Always be open minded. No one enjoys stress. However, from that concept you can decide to make life easier. Allow me to reflect on one such problem solver; Alexander Graham Bell, an eminent scientist, inventor, engineer, and innovator, who is credited with inventing the first practical telephone. His father, grandfather, and brother had all been associated with work on elocution and speech, and both his mother and wife were deaf. These conditions propelled Bell's life's work. His research on hearing and speech further led him to experiment with hearing devices which eventually culminated in Bell being awarded the first US patent for the telephone in 1876. Alexander saw a problem and he solved it.

If you observe the biography of most successful persons, you will realize that their successes started with pure observation and a problem solving mentality. Take Mark Zuckerberg, creator of Facebook and Jane McGonigal, world renowned game designer, for example. These individuals saw a need and they aimed to solve it. 

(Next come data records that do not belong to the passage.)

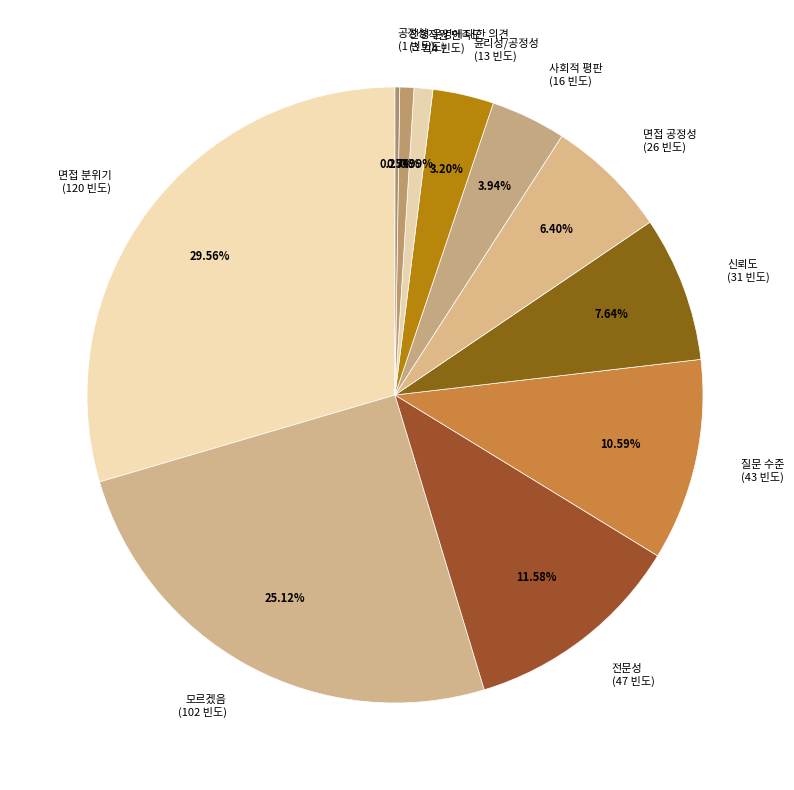

Is there a majority slice in this chart?

No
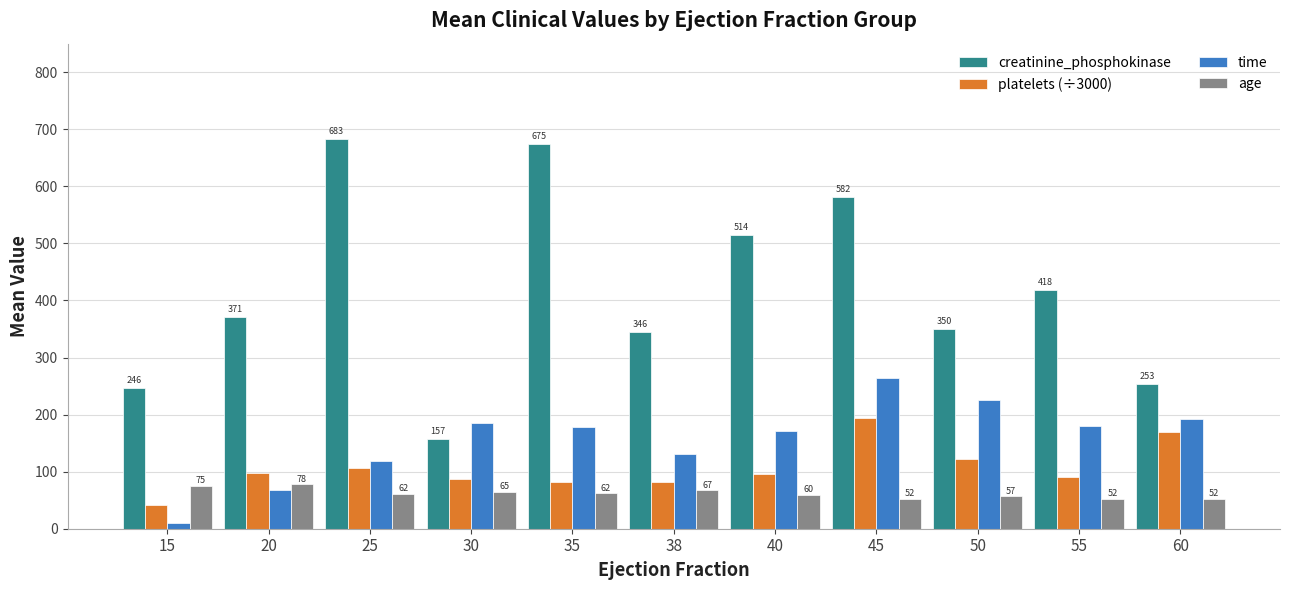

Which series has the largest total across all categories?

creatinine_phosphokinase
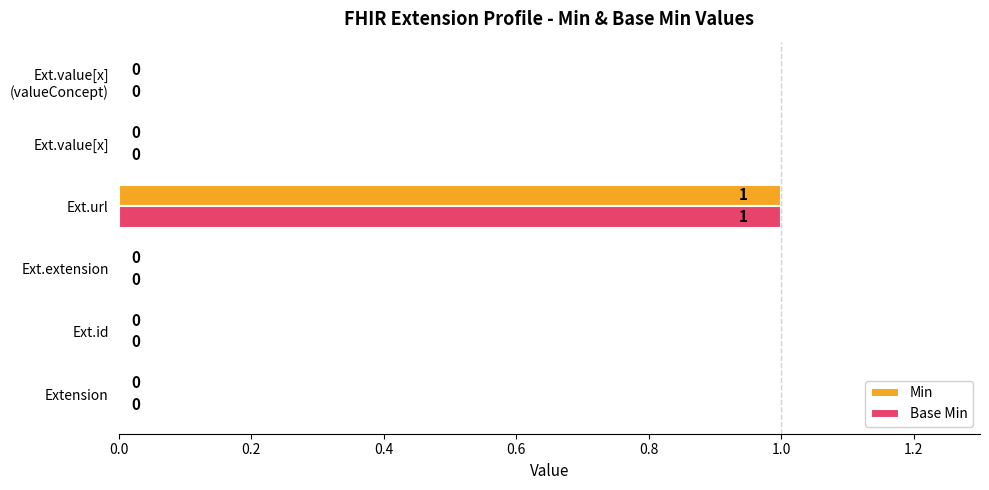

How many Base Min values are between 0 and 1?

6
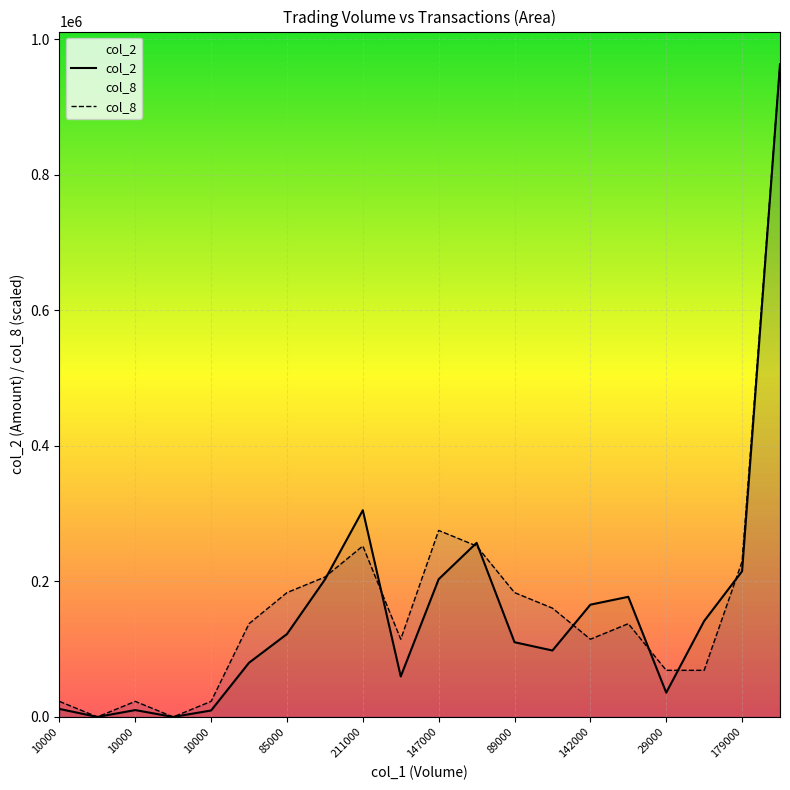

Count the number of categories in the chart.

20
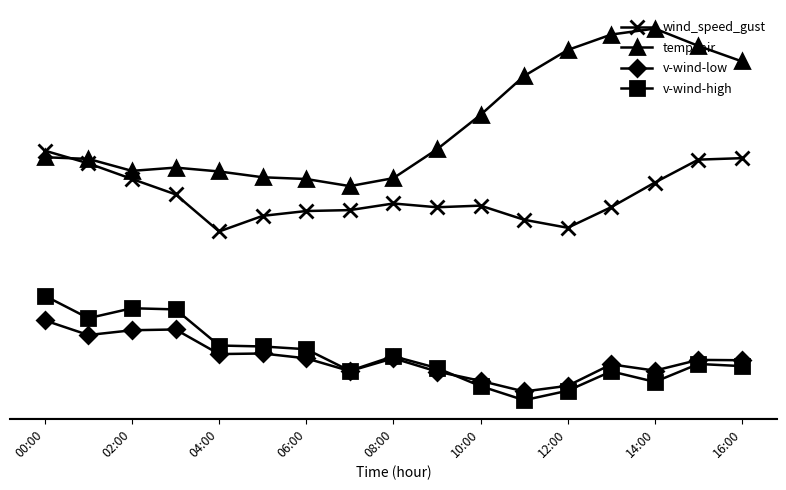

What are all the series names shown in the legend?

wind_speed_gust, temp_air, v-wind-low, v-wind-high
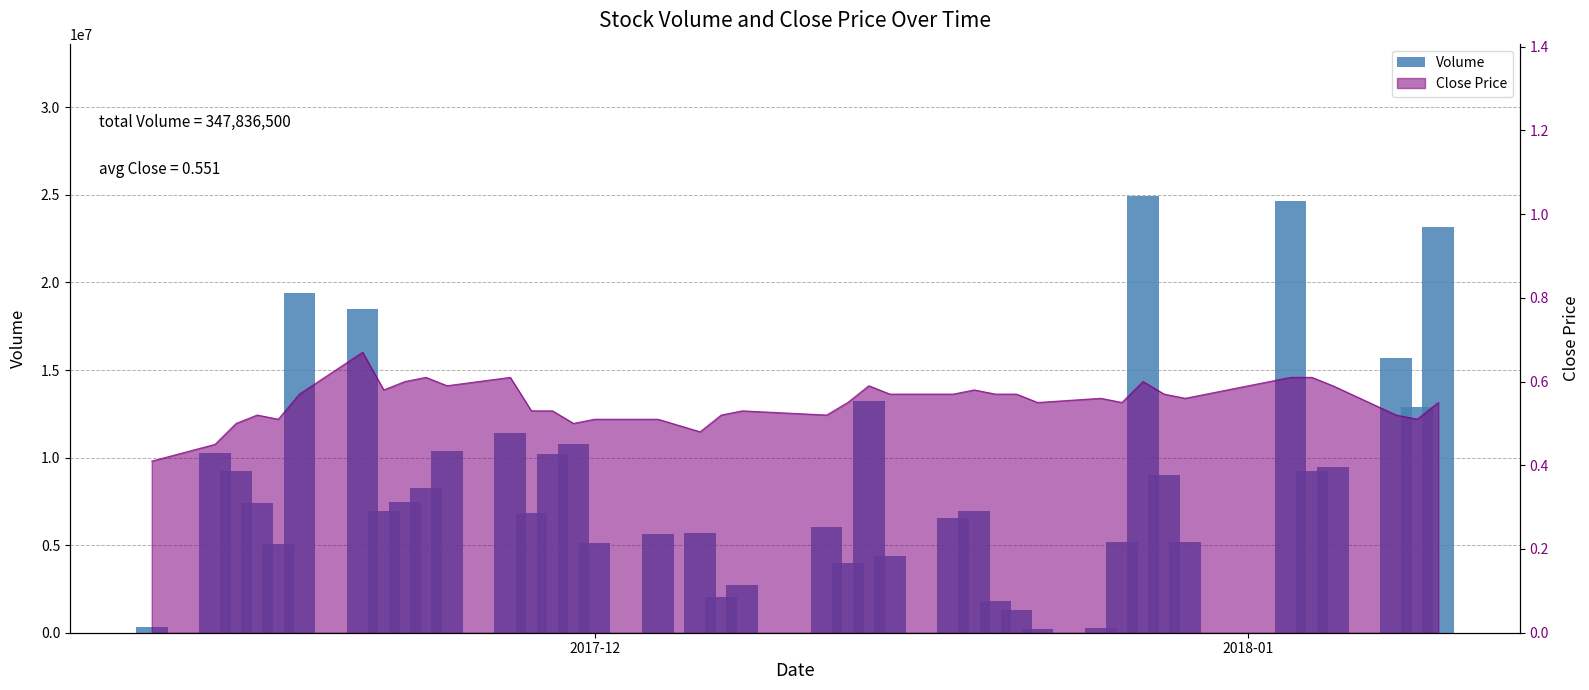

Count the number of values greater than 7435600.

19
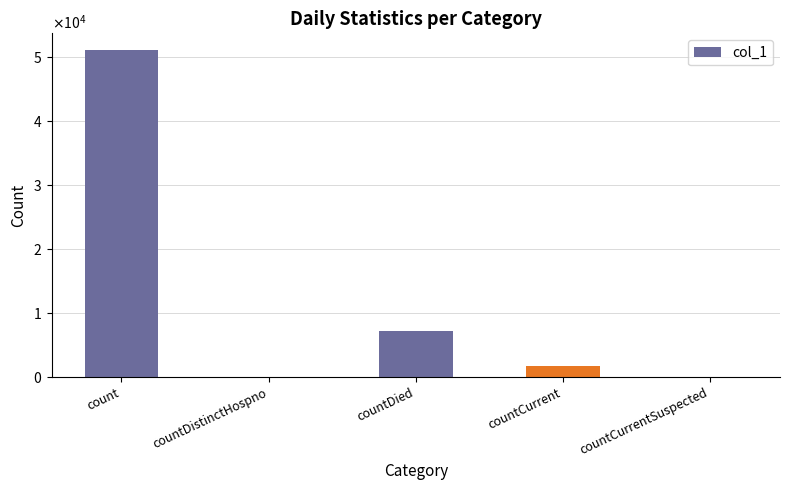

Are the bars horizontal?

No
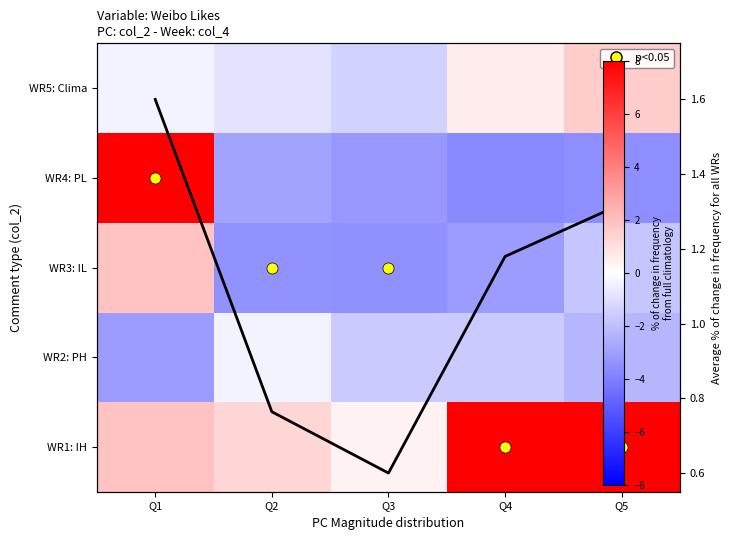

Which category has the highest value in the WR2: PH series?

Q2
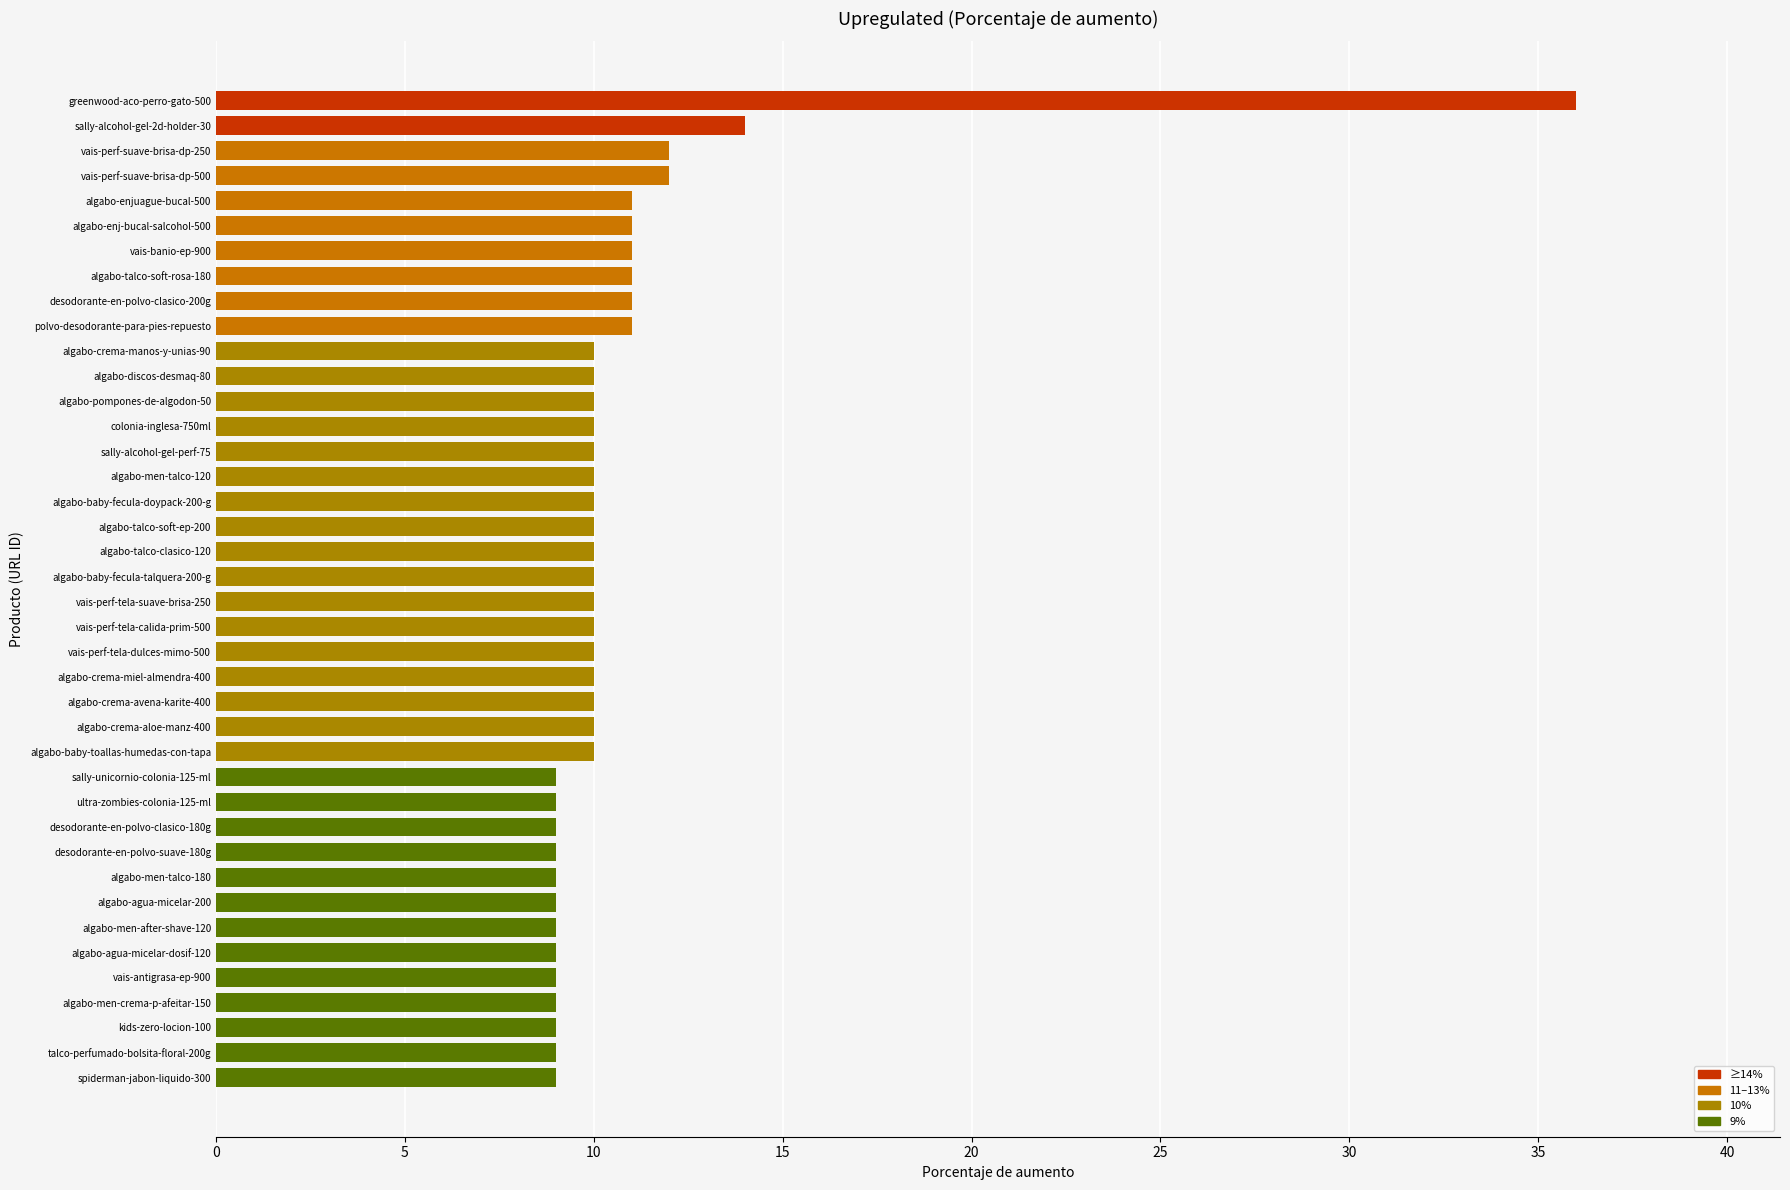

At which label is the value closest to 22?

sally-alcohol-gel-2d-holder-30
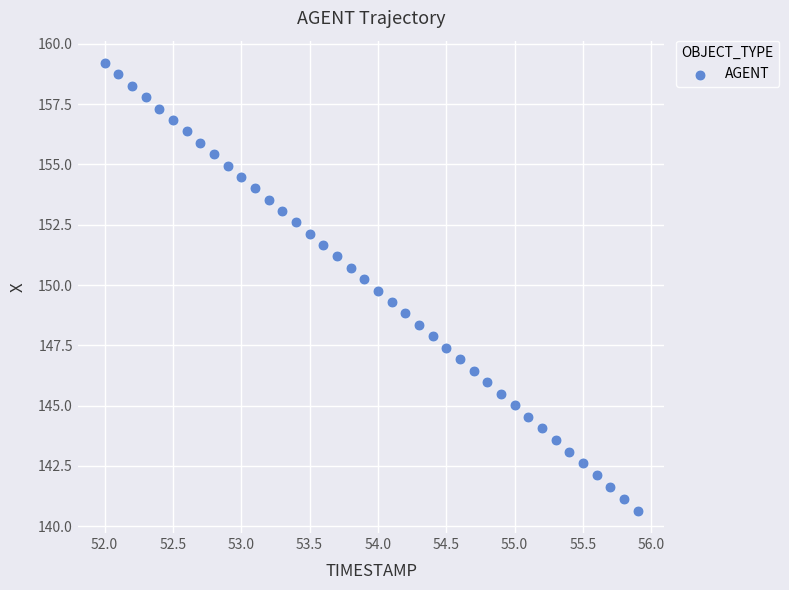

What is the range of X values (max minus min)?

3.9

Mark Elliot Zuckerberg is an American computer programmer and internet entrepreneur. He is best known for co-creating the social networking site Facebook, of which he is chief executive. This site was created based on his knowledge of computer programming and his psychology intelligence. It was co-founded as a private company in 2004 by Zuckerberg and classmates Dustin Moskovitz, Eduardo Saverin, and Chris Hughes while they were students at Harvard University. In 2010, Zuckerberg was named Time magazine's Person of the Year. As of 2011, his personal wealth was estimated to be $17.5 billion making him one of the world's youngest billionaires. 

Jane McGonigal is a game designer, game researcher, and author, specializing in pervasive gaming and alternate reality games. McGonigal has been called "the current public face of gamification." She writes and speaks about alternate reality games and massively multiplayer online gaming, especially the way that collective intelligence can be generated and utilized as a means for improving the quality of human life or working towards the solution of social ills. She has stated that gaming should be moving "towards Nobel Prizes." In 2006, she was named to the MIT Technology Review TR35 as one of the top 35 innovators in the world under the age of 35. 

What problem can you solve today? It doesn’t have to be as strategic and complex as what Mark and Jane has done. Take a look around you, what could be improved? I believe that it first begins in the mind. Whatever we can perceive, we can achieve.